주의: --web-search는 반드시 --api responses와 함께 사용해야 합니다. --api chat에는 적용되지 않습니다.

자동 Tool Calling (--auto-tool-call)¶

--auto-tool-call은 OpenAI 표준 Responses API function calling을 사용해 모델이 스스로 deep_research 도구 호출 필요성을 판단하게 합니다. - 단순 질문 → 모델이 직접 답변 - 심층 조사가 필요한 질문 → function_call 감지 → relay tool-invocations로 deep_research 실행 → function_call_output + previous_response_id로 최종 답변 합성

이 플래그는 relay 서버(RELAY_BASE_URL)가 실행 중이어야 합니다. 표준 API surface는 POST /v1/responses이고, relay는 실제 tool 실행만 POST /api/v1/tool-invocations로 담당합니다.

# 터미널 A: relay 서버 시작
cd relay && uv run python -m litellm_relay

# 터미널 B: 자동 tool calling
LITELLM_MODEL=gpt-4o \
RELAY_BASE_URL=http://127.0.0.1:8080 \
uv run python -m litellm_example \
  --auto-tool-call \
  --timeout 300 \
  "짜장면의 역사와 기원에 대해 상세히 조사해줘"

deep_research가 자동으로 호출됐을 때 stderr에 [deep_research was called automatically]와 함께 response_id, previous_response_id, tool_call_id, invocation_id, invocation_token, upstream_response_id가 출력됩니다.

실제 결과:

stderr: [deep_research was called automatically]
stdout: BTS 또는 짜장면 역사에 대한 구조화된 마크다운 보고서

주의: --auto-tool-call은 --target relay와 함께 쓸 수 없습니다.

코드에서 직접 사용:

from litellm_example.client import LiteLLMClient

client = LiteLLMClient(base_url, api_key, model="gpt-4o")
result = client.create_response_with_tool_calling(
    "짜장면의 역사와 기원에 대해 상세히 조사해줘",
    relay_base_url="http://127.0.0.1:8080",
)
print(result.final_text)
if result.tool_called:
    print("[deep_research가 자동으로 호출됐습니다]", file=sys.stderr)
    print(result.response_id, result.tool_call_id, result.invocation_id, result.invocation_token, file=sys.stderr)

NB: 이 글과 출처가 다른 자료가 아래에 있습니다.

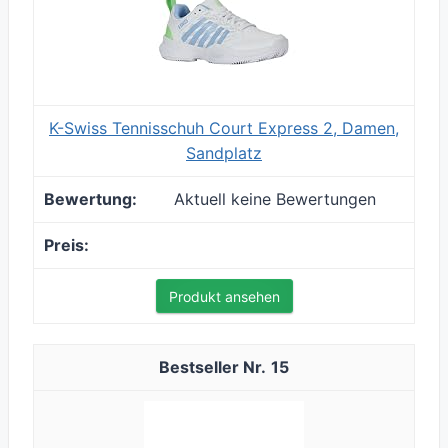
K-Swiss Tennisschuh Court Express 2, Damen,
Sandplatz
Aktuell keine Bewertungen
Produkt ansehen
15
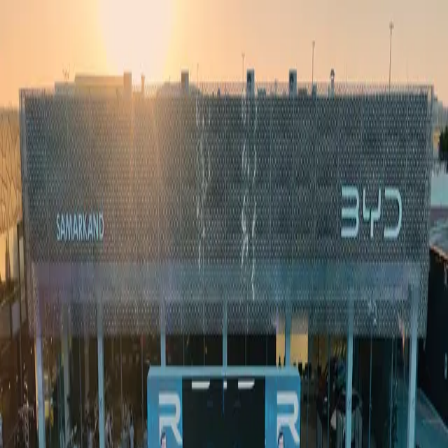
Ўзбекистон
Жаҳон
Иқтисодиёт
Жамият
Спорт
Технология
Ўзбекча
Таълим
Молия
Авто
Соғлом ҳаёт
Кўчмас мулк
Аёллар дунёси
Туризм
Бизнес
Ўзбекча
Реклама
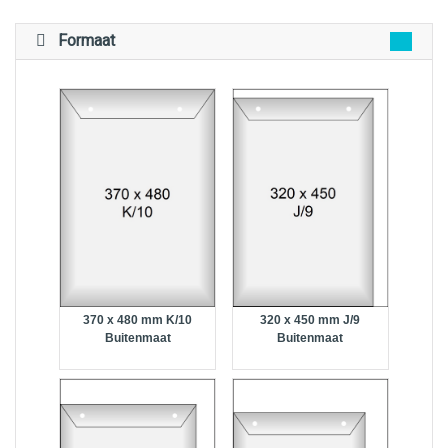
Formaat
370 x 480 mm K/10
320 x 450 mm J/9
Buitenmaat
Buitenmaat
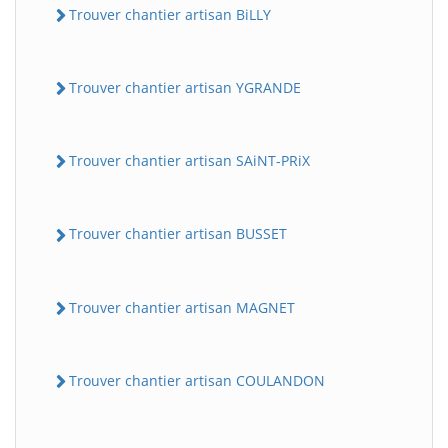
Trouver chantier artisan BiLLY
Trouver chantier artisan YGRANDE
Trouver chantier artisan SAiNT-PRiX
Trouver chantier artisan BUSSET
Trouver chantier artisan MAGNET
Trouver chantier artisan COULANDON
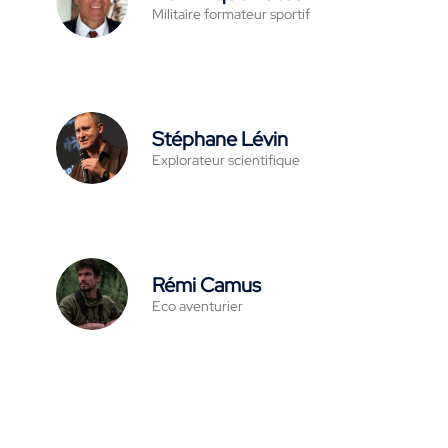
Militaire formateur sportif
Stéphane Lévin
Explorateur scientifique
Rémi Camus
Eco aventurier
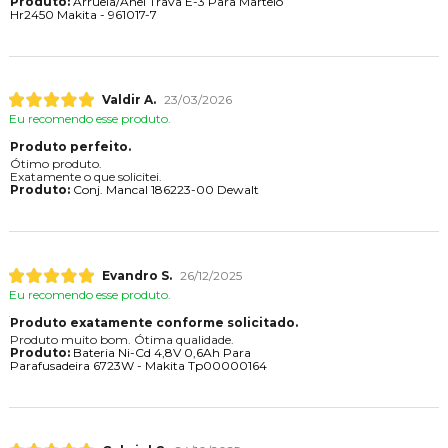
Produto:
Arruela/Anel Trava E-3 Para Martelo
Hr2450 Makita - 961017-7
Valdir A.
23/03/2026
Eu recomendo esse produto.
Produto perfeito.
Ótimo produto.
Exatamente o que solicitei.
Produto:
Conj. Mancal 186223-00 Dewalt
Evandro S.
26/12/2025
Eu recomendo esse produto.
Produto exatamente conforme solicitado.
Produto muito bom. Ótima qualidade.
Produto:
Bateria Ni-Cd 4,8V 0,6Ah Para
Parafusadeira 6723W - Makita Tp00000164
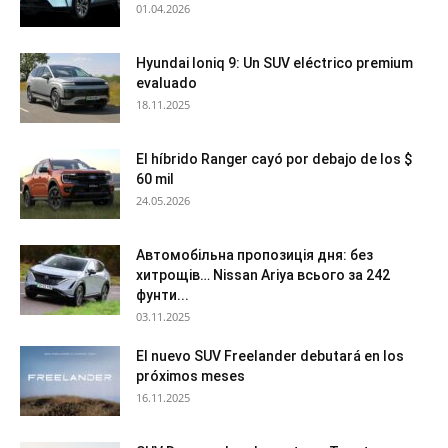
01.04.2026
Hyundai Ioniq 9: Un SUV eléctrico premium
evaluado
18.11.2025
El híbrido Ranger cayó por debajo de los $
60 mil
24.05.2026
Автомобільна пропозиція дня: без
хитрощів… Nissan Ariya всього за 242
фунти...
03.11.2025
El nuevo SUV Freelander debutará en los
próximos meses
16.11.2025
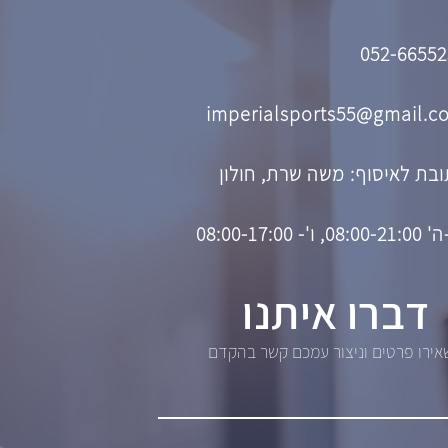
052-66552
imperialsports55@gmail.c
בת לאיסוף: משה שרת, חולון
08, ו'- 08:00-17:00
דברו איתנו
ירו פרטים וניצור עמכם קשר בהקדם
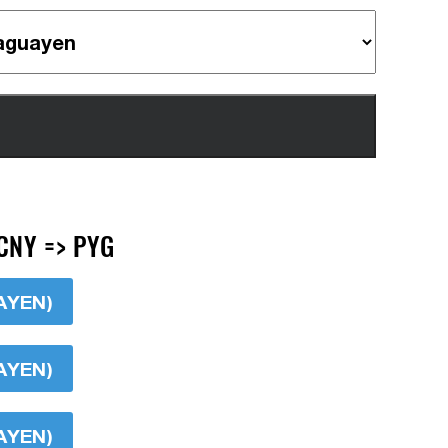
CNY => PYG
AYEN)
AYEN)
AYEN)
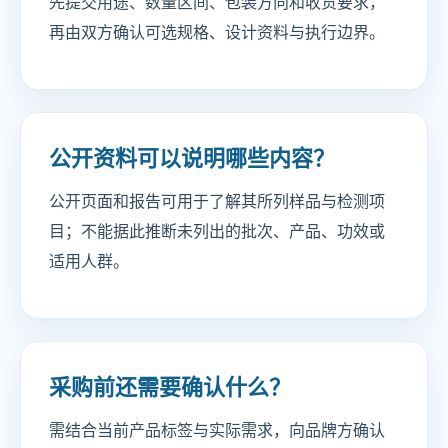
先提交用途、数量区间、包装方向和收货要求，
再由双方确认可选规格、设计资料与执行边界。
公开资料可以说明哪些内容？
公开页面和报告可用于了解其所列样品与检测项
目；不能据此推断未列出的批次、产品、功效或
适用人群。
采购前还需要确认什么？
需结合当前产品标签与实际需求，向品牌方确认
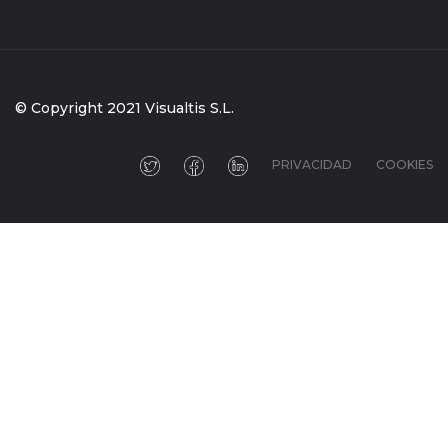
© Copyright 2021 Visualtis S.L.
PRIVACIDAD
COOKIES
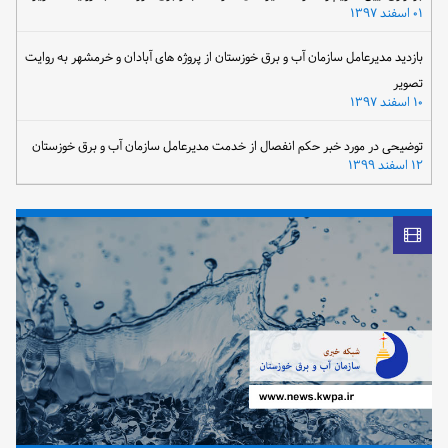
۰۱ اسفند ۱۳۹۷
بازدید مدیرعامل سازمان آب و برق خوزستان از پروژه های آبادان و خرمشهر به روایت
تصویر
۱۰ اسفند ۱۳۹۷
توضیحی در مورد خبر حکم انفصال از خدمت مدیرعامل سازمان آب و برق خوزستان
۱۲ اسفند ۱۳۹۹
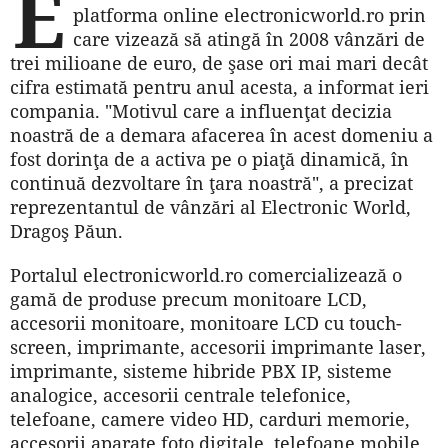
E
platforma online electronicworld.ro prin
care vizează să atingă în 2008 vânzări de
trei milioane de euro, de şase ori mai mari decât
cifra estimată pentru anul acesta, a informat ieri
compania. "Motivul care a influenţat decizia
noastră de a demara afacerea în acest domeniu a
fost dorinţa de a activa pe o piaţă dinamică, în
continuă dezvoltare în ţara noastră", a precizat
reprezentantul de vânzări al Electronic World,
Dragoş Păun.
Portalul electronicworld.ro comercializează o
gamă de produse precum monitoare LCD,
accesorii monitoare, monitoare LCD cu touch-
screen, imprimante, accesorii imprimante laser,
imprimante, sisteme hibride PBX IP, sisteme
analogice, accesorii centrale telefonice,
telefoane, camere video HD, carduri memorie,
accesorii aparate foto digitale, telefoane mobile,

relay의 GET /api/v1/tool-invocations/{invocation_id}, /wait, /events를 직접 읽을 때는 X-Invocation-Token: <invocation_token> 헤더를 함께 보내야 합니다.

해석 포인트¶

foreground 호출: 바로 읽을 수 있는 텍스트를 반환
background 호출: id, status 같은 메타데이터 중심 응답 (후속 폴링 필요)
--timeout: 모델 응답 대기 시간 (초). 기본값 30초
--web-search: gpt-4o 계열에서 실시간 웹 검색 활성화 (o3-deep-research는 자체적으로 조사하므로 불필요)
--auto-tool-call: Responses API 표준 function calling 흐름 (/v1/responses → function_call → relay tool-invocations → function_call_output)
현재 Python 예제는 상시 실행 서버가 아니라 1회성 CLI입니다.